• Description of the task:
Reproduce the following records exactly, starting with their first line and going on through the line containing "School Song & Prayer", with both of those lines included.
── Input records
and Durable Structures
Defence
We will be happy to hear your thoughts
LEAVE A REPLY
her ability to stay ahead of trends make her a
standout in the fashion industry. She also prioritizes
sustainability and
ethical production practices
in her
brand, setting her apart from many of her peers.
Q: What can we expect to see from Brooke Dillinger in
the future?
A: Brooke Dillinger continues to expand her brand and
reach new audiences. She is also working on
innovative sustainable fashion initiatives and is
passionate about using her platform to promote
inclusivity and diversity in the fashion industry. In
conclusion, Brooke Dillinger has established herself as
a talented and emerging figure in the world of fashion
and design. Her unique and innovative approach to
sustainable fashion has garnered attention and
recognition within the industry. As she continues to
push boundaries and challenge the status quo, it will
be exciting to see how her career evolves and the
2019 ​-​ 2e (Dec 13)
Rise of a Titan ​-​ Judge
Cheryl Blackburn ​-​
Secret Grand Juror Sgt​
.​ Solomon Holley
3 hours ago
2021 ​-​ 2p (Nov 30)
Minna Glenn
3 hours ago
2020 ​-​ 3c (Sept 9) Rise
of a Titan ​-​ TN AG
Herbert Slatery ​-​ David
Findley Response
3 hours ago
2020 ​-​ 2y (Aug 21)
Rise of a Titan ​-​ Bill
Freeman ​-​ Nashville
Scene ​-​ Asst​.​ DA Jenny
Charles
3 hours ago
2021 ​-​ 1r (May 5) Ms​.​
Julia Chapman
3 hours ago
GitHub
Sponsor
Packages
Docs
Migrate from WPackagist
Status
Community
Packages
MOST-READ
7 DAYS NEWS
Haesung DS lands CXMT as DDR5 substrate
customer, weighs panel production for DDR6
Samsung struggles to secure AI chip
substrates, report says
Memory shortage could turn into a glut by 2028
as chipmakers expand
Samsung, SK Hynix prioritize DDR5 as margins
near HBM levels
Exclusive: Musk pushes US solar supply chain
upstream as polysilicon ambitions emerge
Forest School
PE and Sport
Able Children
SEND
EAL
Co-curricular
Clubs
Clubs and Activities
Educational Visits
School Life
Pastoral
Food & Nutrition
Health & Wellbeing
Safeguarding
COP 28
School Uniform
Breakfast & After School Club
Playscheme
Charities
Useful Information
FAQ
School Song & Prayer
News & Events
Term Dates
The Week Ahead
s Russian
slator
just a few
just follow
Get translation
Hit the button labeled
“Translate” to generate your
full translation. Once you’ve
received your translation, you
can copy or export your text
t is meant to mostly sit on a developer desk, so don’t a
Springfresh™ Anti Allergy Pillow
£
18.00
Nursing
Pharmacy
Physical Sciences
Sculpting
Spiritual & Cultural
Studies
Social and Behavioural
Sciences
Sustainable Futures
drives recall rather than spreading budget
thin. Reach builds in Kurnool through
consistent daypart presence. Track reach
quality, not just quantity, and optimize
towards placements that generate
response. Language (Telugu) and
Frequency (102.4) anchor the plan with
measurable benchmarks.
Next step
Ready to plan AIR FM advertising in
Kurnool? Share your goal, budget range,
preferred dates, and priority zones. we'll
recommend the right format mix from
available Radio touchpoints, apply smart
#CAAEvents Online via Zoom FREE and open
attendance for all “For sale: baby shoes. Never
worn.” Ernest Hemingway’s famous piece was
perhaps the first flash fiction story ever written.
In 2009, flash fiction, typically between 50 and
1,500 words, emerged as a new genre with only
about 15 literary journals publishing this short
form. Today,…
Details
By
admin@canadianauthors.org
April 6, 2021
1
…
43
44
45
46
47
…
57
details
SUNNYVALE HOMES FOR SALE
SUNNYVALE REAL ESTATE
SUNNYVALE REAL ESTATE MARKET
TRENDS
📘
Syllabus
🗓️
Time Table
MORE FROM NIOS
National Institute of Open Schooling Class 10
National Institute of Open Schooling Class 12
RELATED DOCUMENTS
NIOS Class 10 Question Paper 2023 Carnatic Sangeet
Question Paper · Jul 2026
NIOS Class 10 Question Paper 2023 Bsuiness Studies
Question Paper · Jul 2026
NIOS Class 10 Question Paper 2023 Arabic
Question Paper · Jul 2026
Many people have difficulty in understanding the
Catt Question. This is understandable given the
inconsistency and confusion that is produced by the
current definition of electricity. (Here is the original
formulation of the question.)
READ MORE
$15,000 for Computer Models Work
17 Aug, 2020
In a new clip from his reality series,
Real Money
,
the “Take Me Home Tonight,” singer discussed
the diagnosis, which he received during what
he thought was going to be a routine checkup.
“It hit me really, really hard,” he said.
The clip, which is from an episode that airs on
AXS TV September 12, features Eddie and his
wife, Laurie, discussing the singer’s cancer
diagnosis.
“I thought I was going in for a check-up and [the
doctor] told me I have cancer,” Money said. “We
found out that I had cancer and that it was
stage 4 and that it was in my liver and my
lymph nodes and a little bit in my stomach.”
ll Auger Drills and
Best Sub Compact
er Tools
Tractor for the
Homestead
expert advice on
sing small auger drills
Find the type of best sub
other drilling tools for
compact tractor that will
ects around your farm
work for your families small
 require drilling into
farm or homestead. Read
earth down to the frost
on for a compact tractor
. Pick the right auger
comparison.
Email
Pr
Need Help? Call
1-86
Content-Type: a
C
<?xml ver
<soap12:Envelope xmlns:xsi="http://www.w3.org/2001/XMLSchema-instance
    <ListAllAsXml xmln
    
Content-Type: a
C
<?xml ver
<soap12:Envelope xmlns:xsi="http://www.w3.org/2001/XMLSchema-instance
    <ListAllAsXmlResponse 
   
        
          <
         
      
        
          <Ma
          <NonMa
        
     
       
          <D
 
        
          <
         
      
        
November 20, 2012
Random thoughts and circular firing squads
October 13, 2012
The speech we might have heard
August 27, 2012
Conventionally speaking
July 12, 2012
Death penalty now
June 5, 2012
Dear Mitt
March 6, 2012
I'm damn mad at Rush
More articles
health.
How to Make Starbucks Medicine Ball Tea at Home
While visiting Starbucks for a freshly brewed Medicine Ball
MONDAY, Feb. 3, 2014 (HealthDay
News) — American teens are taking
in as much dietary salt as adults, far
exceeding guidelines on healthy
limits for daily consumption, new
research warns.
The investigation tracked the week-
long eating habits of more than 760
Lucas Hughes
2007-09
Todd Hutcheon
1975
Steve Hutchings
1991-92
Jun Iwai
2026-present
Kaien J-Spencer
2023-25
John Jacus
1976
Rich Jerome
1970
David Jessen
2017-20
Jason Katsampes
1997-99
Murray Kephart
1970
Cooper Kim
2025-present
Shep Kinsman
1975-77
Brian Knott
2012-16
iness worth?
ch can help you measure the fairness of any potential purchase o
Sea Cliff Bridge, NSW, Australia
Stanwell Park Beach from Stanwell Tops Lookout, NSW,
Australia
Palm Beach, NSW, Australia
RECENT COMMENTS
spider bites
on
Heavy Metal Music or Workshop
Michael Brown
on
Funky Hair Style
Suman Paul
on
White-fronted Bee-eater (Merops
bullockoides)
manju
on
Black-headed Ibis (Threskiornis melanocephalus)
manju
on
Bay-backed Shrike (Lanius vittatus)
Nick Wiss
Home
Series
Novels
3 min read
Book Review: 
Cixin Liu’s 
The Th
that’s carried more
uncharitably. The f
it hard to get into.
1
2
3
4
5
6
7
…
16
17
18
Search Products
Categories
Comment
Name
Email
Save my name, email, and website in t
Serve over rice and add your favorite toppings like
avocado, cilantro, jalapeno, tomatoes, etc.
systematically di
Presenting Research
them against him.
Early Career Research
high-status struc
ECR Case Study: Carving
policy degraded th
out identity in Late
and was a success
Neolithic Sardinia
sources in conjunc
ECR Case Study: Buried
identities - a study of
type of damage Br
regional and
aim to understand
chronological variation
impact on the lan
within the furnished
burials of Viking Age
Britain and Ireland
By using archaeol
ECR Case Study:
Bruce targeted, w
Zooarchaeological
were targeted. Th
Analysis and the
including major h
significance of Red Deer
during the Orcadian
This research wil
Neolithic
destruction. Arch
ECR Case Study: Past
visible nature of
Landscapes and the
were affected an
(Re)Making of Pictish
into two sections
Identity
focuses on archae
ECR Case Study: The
────
• Answer to the problem:
and Durable Structures
Defence
We will be happy to hear your thoughts
LEAVE A REPLY
her ability to stay ahead of trends make her a
standout in the fashion industry. She also prioritizes
sustainability and
ethical production practices
in her
brand, setting her apart from many of her peers.
Q: What can we expect to see from Brooke Dillinger in
the future?
A: Brooke Dillinger continues to expand her brand and
reach new audiences. She is also working on
innovative sustainable fashion initiatives and is
passionate about using her platform to promote
inclusivity and diversity in the fashion industry. In
conclusion, Brooke Dillinger has established herself as
a talented and emerging figure in the world of fashion
and design. Her unique and innovative approach to
sustainable fashion has garnered attention and
recognition within the industry. As she continues to
push boundaries and challenge the status quo, it will
be exciting to see how her career evolves and the
2019 ​-​ 2e (Dec 13)
Rise of a Titan ​-​ Judge
Cheryl Blackburn ​-​
Secret Grand Juror Sgt​
.​ Solomon Holley
3 hours ago
2021 ​-​ 2p (Nov 30)
Minna Glenn
3 hours ago
2020 ​-​ 3c (Sept 9) Rise
of a Titan ​-​ TN AG
Herbert Slatery ​-​ David
Findley Response
3 hours ago
2020 ​-​ 2y (Aug 21)
Rise of a Titan ​-​ Bill
Freeman ​-​ Nashville
Scene ​-​ Asst​.​ DA Jenny
Charles
3 hours ago
2021 ​-​ 1r (May 5) Ms​.​
Julia Chapman
3 hours ago
GitHub
Sponsor
Packages
Docs
Migrate from WPackagist
Status
Community
Packages
MOST-READ
7 DAYS NEWS
Haesung DS lands CXMT as DDR5 substrate
customer, weighs panel production for DDR6
Samsung struggles to secure AI chip
substrates, report says
Memory shortage could turn into a glut by 2028
as chipmakers expand
Samsung, SK Hynix prioritize DDR5 as margins
near HBM levels
Exclusive: Musk pushes US solar supply chain
upstream as polysilicon ambitions emerge
Forest School
PE and Sport
Able Children
SEND
EAL
Co-curricular
Clubs
Clubs and Activities
Educational Visits
School Life
Pastoral
Food & Nutrition
Health & Wellbeing
Safeguarding
COP 28
School Uniform
Breakfast & After School Club
Playscheme
Charities
Useful Information
FAQ
School Song & Prayer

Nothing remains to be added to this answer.